In his own manner, Moses said it to Pharaoh. Martin Luther said it to the Pontiff of Rome. The American Continental Congress said it to King George, the Third of that name. Lincoln said it to the Confederacy. Mohandas K. Gandhi said it to the British. The Rev. Martin Luther King, Jr. said it to all Americans, profoundly influencing the nation and two U.S. Presidents to change unjust laws. Others have said this as well – before and since – known and unknown to us.

In the great scheme of things, I don’t think steps towards equalizing music performance rights have quite the same gravity as Moses leading the Hebrew slaves from bondage. But I know a good correlation when I see one – being born of the same principle: freedom from tyranny.

It’s time that some of those governances pertaining to music be reevaluated, for the sake of a right that is unraveling in some instances. For starters, there should be legitimate studies on the ramifications of compressing ASCAP’s music usage weightings of 33-to-1 down to 20-to-1, 10-to-1, even 3-to-1. These ratios illustrate the high and low values of what a minute of music may be paid, broadcast on the same television network and time of day. The ratio of 3-to-1 is the closest to standards practiced throughout most of the world.

Digital watermarking of film and television music should be among the highest priorities of our PROs. Instead, the emphasis again returns to the songwriters, where technologies favoring song such as BDS and ASCAP’s MediaGuide are song-centric technologies used primarily for so-called “feature” performances on radio and other media – and no public utterances, no will from the ASCAP leadership towards automating the tracking of all music used in American broadcast media, unlike any contemporary business in America.

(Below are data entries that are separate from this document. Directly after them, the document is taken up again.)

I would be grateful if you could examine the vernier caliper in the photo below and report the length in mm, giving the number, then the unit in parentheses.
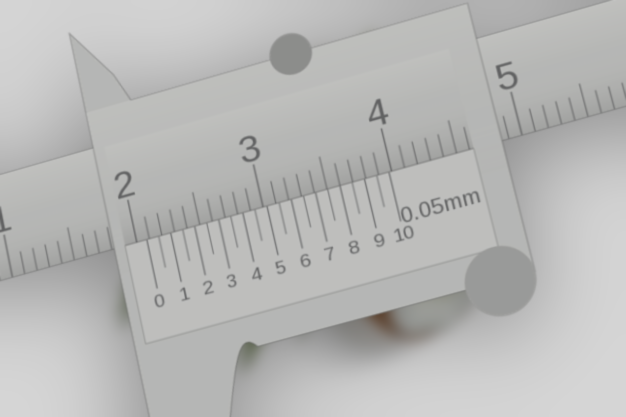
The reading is 20.8 (mm)
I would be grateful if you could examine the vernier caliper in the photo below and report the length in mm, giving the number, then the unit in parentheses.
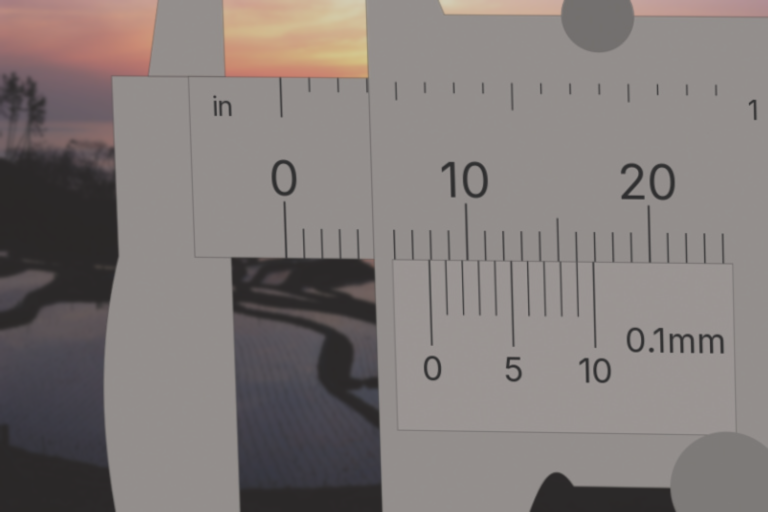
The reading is 7.9 (mm)
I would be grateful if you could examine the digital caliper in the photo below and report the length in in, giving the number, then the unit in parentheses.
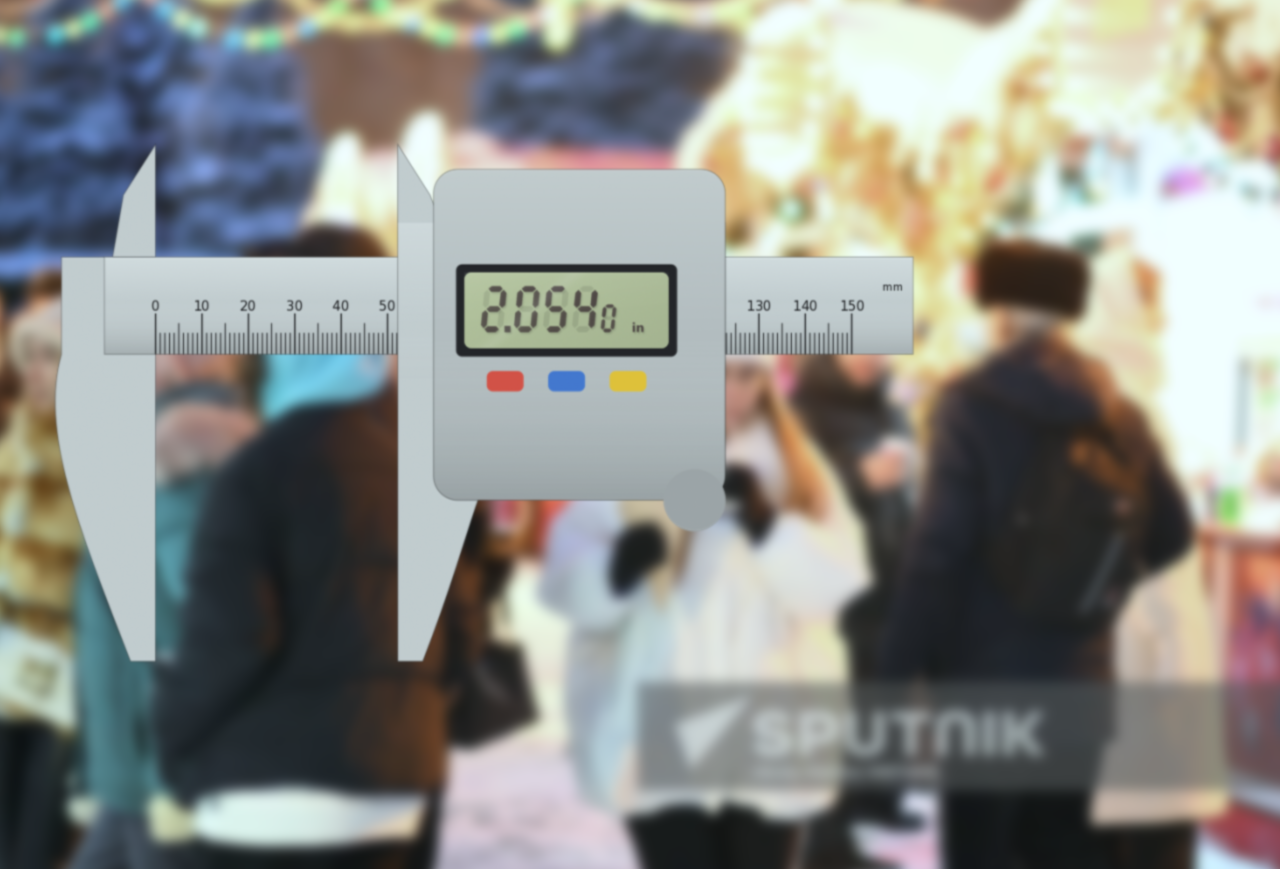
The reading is 2.0540 (in)
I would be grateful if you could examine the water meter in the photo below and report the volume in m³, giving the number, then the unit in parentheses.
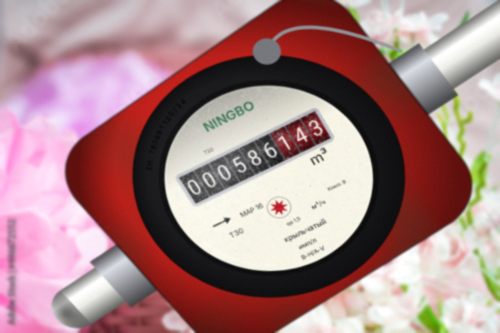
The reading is 586.143 (m³)
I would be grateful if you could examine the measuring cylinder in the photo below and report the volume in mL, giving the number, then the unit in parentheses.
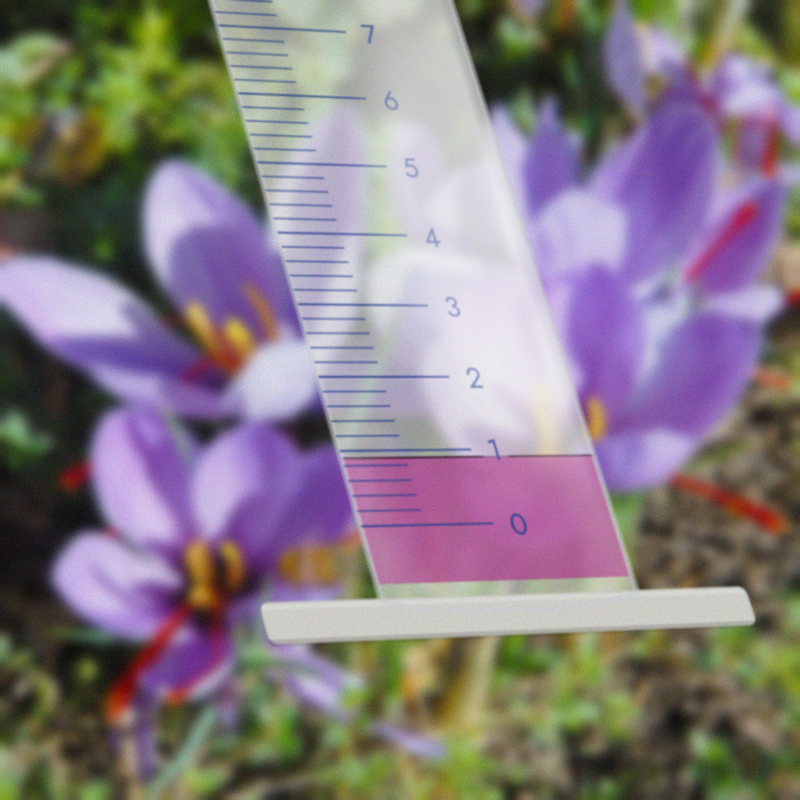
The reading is 0.9 (mL)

It’s time to move ASCAP, this greatest of PROs – kicking and screaming, if necessary – into the 21st century. To ASCAP board members and executives: apply policy more evenly. Learn to track the product. Stop double-talking the membership. Shut down the Information Ministry and cease with the character assassination of people thinking outside the box. And stop meddling in the affairs of nonprofit composer networking groups.

If members value their professional lives – and their rights as music creators – they’ll demand that the moat surrounding ASCAP be removed and the stockade lowered around Lincoln Plaza. ASCAP: Reverse this series of unfortunate events. Let the membership truly enter.

At that juncture, we’ll have a society worthy of all its constituents. And we can get down to more important business – such as educating our countrymen about the importance of art and realizing the true value of all forms of music broadcast in America.

Editor’s Note: Sources close to ASCAP have confirmed to Film Music Magazine that changes in ASCAP distribution policies will soon be at hand. Reportedly, per-minute “background” instrumental rates will be increased from 16% of a “feature” to as high as 21%. Qualifying themes will reportedly earn as high as 60% of a feature credit.

Though these long anticipated rate increases will leave “non-feature” music remaining undervalued at ASCAP in contrast with world standards, Film Music Magazine enthusiastically applauds this response from the ASCAP Board of Directors as legitimate progress.